The move paves the way for President Donald Trump to name a new Census Bureau director.

U.S. Census Bureau Director Robert Santos confirmed he is resigning, clearing the way for President Donald Trump to change the agency’s leadership.

Santos, who was appointed by President Joe Biden, said in a letter Thursday evening that he made the decision “after deep reflection.” Santos, who was sworn in as the bureau’s 26th director in 2022, said in his letter that he planned to spend time with his family in retirement. His term, which lasts five years, was slated to end in 2027.

On Thursday, Santos released a short statement on LinkedIn in response to an NPR article that reported he would be resigning from his position. “It’s been such an honor to serve our nation,” he wrote, although his profile still says that he is presently the head of the Census Bureau.

The Epoch Times contacted the Census Bureau’s public information office for comment on Friday.

Before joining the Census Bureau, Santos was a vice president and chief methodologist at the liberal-leaning Urban Institute and had spent four decades in survey research, statistical design, and analysis, and executive-level management.

Civil rights groups on Friday urged Trump to appoint an impartial leader to head the nation’s largest statistical agency.

“The integrity of the U.S. Census Bureau must remain above partisan influence, ensuring that data collection and reporting continue to serve the American people with accuracy, transparency, and fairness,” the Leadership Conference on Civil and Human Rights said in a statement.
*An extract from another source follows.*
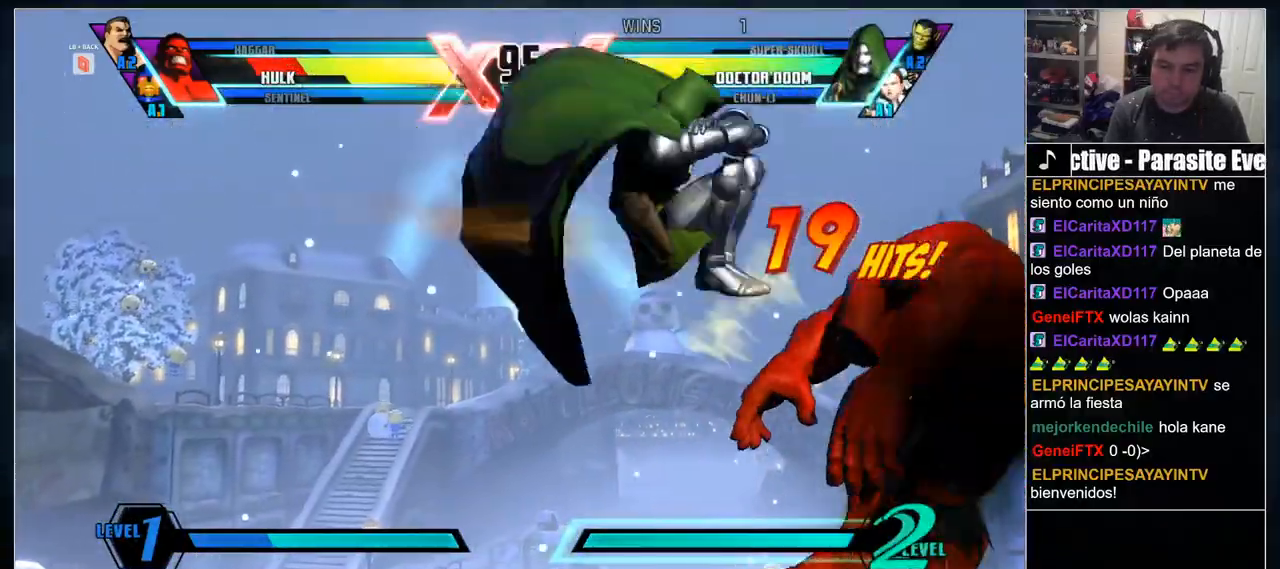
{"dt_ms": 500, "buttons": [], "events": [[17, "L1", "down"], [83, "L1", "up"], [183, "L1", "down"], [267, "L1", "up"]]}
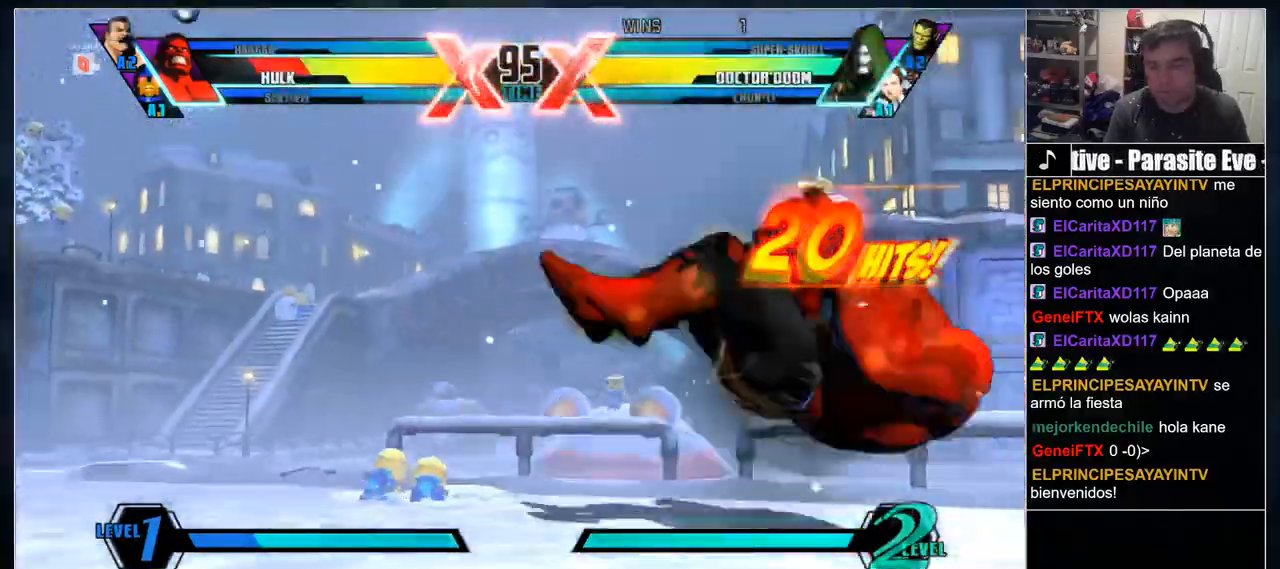
{"dt_ms": 500, "buttons": [], "events": [[283, "L1", "down"], [333, "L1", "up"]]}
Besides planning for the 2030 census, Santos and other bureau leaders were overseeing changes to the questionnaires for the next once-a-decade head count and the annual American Community Survey when it comes to sexual orientation and gender identity, as well as race and ethnicity.

Queries about sexual orientation and gender identity were planned for the 2027 annual survey of American life for the first time. The bureau also was implementing a directive from the Biden administration to combine questions about race and ethnicity and add a new Middle Eastern and North African category.

Before he was named to head the bureau, Santos was critical of the first Trump administration and how it handled the 2020 census, saying that year that “everything is adding up to one of the most flawed censuses in history,” according to an interview with the Center for Public Integrity.

Since his November 2024 election win, Trump has not made any comments on the U.S. Census Bureau or who he would like to lead the agency. Months before the 2020 census was carried out, the first Trump administration had sought to place a question about citizenship.

But its attempt to add the question was ultimately rejected by the U.S. Supreme Court in 2019 in a 5–4 order. Writing for the majority, Chief Justice John Roberts said at the time that “reasoned decision-making under the Administrative Procedure Act calls for an explanation for agency action.”

Republicans have recently indicated that they would revive such efforts. Earlier this month, Rep. Chuck Edwards (R-N.C.) reintroduced a bill that would “require a citizenship question on the decennial census, to require reporting on certain census statistics, and to modify apportionment of Representatives to be based on United States citizens instead of all persons.”

The Associated Press contributed to this report.